[Stored data entries]
········
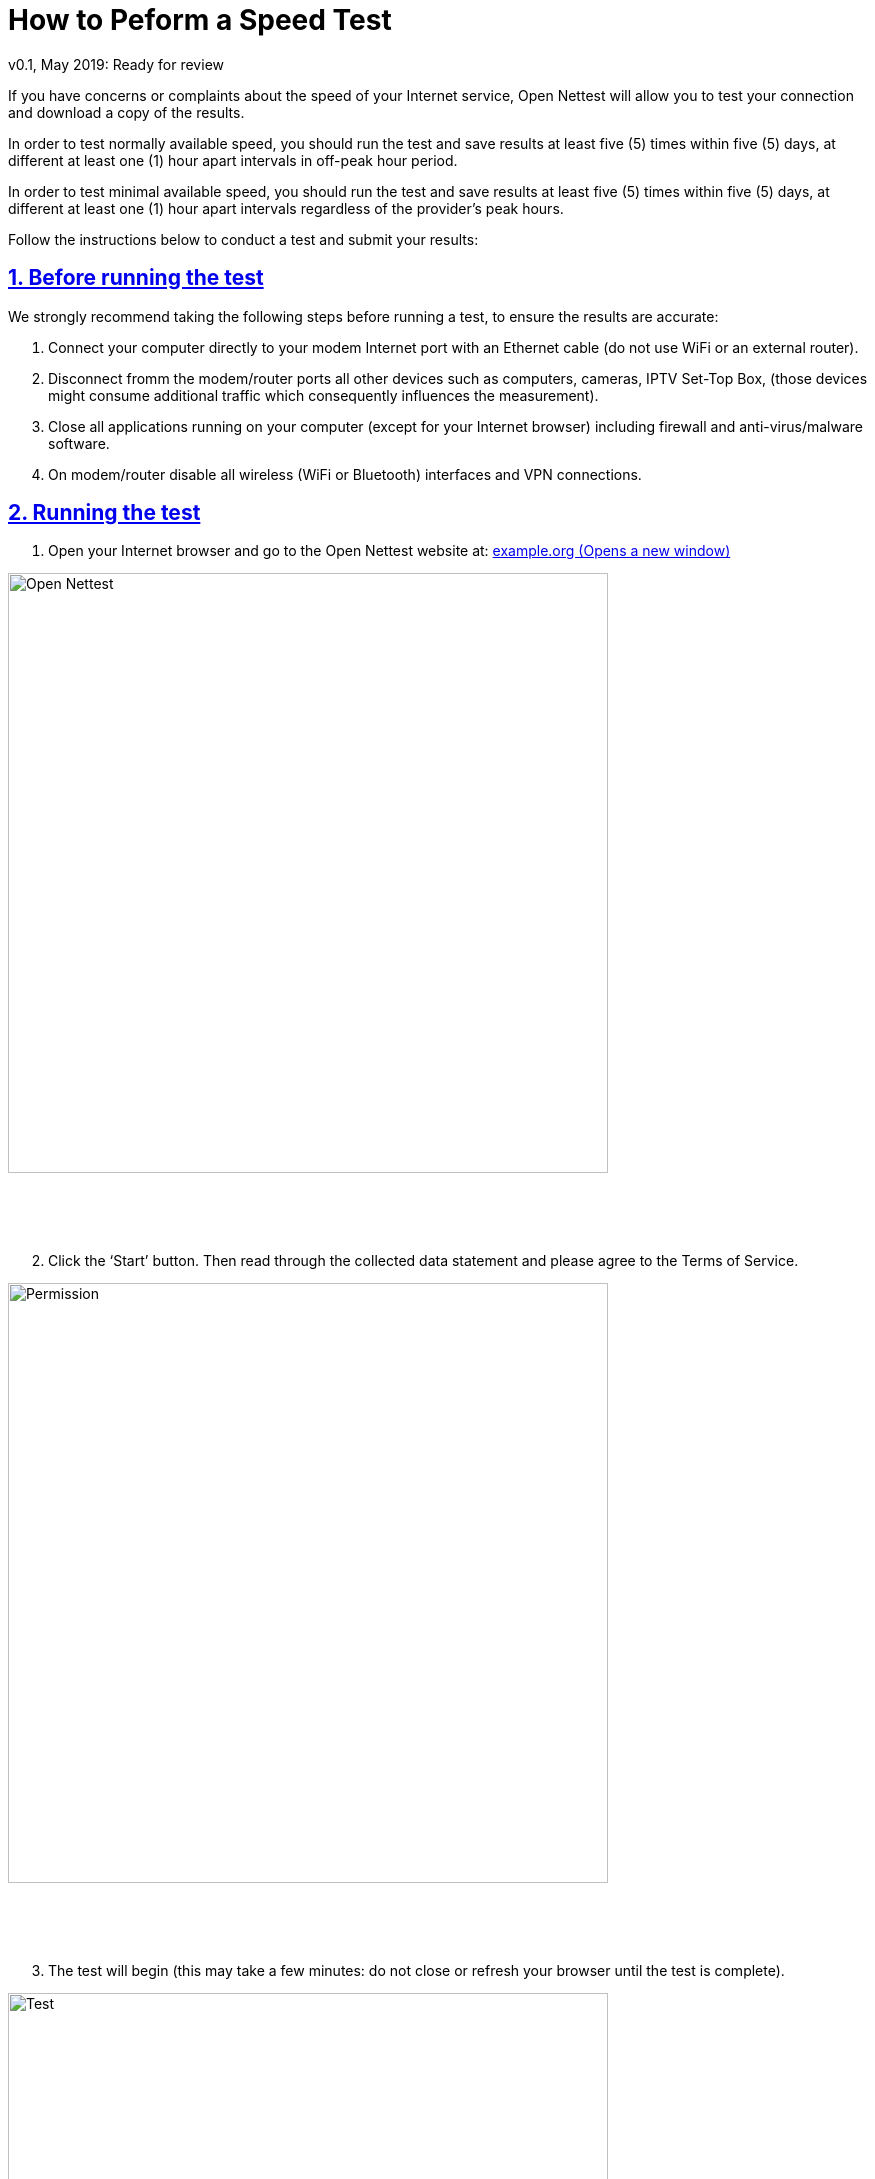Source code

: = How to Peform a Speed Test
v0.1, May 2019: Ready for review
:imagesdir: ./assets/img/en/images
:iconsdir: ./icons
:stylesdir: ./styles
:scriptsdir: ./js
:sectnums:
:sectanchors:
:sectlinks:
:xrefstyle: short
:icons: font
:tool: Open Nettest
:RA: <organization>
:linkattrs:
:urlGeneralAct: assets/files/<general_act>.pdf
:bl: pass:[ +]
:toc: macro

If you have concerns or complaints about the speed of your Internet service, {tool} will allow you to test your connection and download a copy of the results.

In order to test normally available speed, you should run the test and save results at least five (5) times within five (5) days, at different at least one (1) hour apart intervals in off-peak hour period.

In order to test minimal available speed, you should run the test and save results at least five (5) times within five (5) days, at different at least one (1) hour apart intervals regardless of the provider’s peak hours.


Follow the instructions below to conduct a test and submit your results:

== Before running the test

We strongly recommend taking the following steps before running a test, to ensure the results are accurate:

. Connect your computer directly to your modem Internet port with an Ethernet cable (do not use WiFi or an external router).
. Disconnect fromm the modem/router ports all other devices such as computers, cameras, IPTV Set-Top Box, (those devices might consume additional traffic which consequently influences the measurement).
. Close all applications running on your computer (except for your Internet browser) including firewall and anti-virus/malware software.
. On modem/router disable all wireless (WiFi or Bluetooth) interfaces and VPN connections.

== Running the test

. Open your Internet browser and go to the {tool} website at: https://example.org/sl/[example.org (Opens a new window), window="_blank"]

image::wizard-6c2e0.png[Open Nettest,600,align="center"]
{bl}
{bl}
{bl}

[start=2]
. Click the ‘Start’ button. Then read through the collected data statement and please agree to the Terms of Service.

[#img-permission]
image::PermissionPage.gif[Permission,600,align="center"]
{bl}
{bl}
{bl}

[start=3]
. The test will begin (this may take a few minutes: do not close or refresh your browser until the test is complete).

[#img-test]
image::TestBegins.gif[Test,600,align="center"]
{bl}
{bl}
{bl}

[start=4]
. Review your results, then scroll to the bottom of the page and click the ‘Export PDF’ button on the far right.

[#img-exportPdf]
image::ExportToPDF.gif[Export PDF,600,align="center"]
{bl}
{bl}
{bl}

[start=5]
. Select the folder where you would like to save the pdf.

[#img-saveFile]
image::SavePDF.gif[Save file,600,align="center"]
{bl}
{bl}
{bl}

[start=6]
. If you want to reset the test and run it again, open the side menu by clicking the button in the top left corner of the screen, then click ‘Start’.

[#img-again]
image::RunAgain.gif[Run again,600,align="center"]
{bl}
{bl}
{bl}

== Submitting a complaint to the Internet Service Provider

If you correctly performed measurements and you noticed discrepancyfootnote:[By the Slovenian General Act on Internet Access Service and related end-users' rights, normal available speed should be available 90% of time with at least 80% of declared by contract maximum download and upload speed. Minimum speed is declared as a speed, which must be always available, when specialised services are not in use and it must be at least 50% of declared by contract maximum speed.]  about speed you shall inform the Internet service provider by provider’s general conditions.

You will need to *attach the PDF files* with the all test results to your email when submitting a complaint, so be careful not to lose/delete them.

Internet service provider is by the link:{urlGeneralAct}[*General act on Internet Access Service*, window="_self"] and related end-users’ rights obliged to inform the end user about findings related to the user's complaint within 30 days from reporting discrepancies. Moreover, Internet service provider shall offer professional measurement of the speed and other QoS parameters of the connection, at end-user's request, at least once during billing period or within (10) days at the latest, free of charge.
········
[PROBLEM TO SOLVE]:
Once the line with "[#img-saveFile]" is found, write out that line and every one after it through the last line of the records, exactly and with nothing else.

[EXERCISE SOLUTION]:
[#img-saveFile]
image::SavePDF.gif[Save file,600,align="center"]
{bl}
{bl}
{bl}

[start=6]
. If you want to reset the test and run it again, open the side menu by clicking the button in the top left corner of the screen, then click ‘Start’.

[#img-again]
image::RunAgain.gif[Run again,600,align="center"]
{bl}
{bl}
{bl}

== Submitting a complaint to the Internet Service Provider

If you correctly performed measurements and you noticed discrepancyfootnote:[By the Slovenian General Act on Internet Access Service and related end-users' rights, normal available speed should be available 90% of time with at least 80% of declared by contract maximum download and upload speed. Minimum speed is declared as a speed, which must be always available, when specialised services are not in use and it must be at least 50% of declared by contract maximum speed.]  about speed you shall inform the Internet service provider by provider’s general conditions.

You will need to *attach the PDF files* with the all test results to your email when submitting a complaint, so be careful not to lose/delete them.

Internet service provider is by the link:{urlGeneralAct}[*General act on Internet Access Service*, window="_self"] and related end-users’ rights obliged to inform the end user about findings related to the user's complaint within 30 days from reporting discrepancies. Moreover, Internet service provider shall offer professional measurement of the speed and other QoS parameters of the connection, at end-user's request, at least once during billing period or within (10) days at the latest, free of charge.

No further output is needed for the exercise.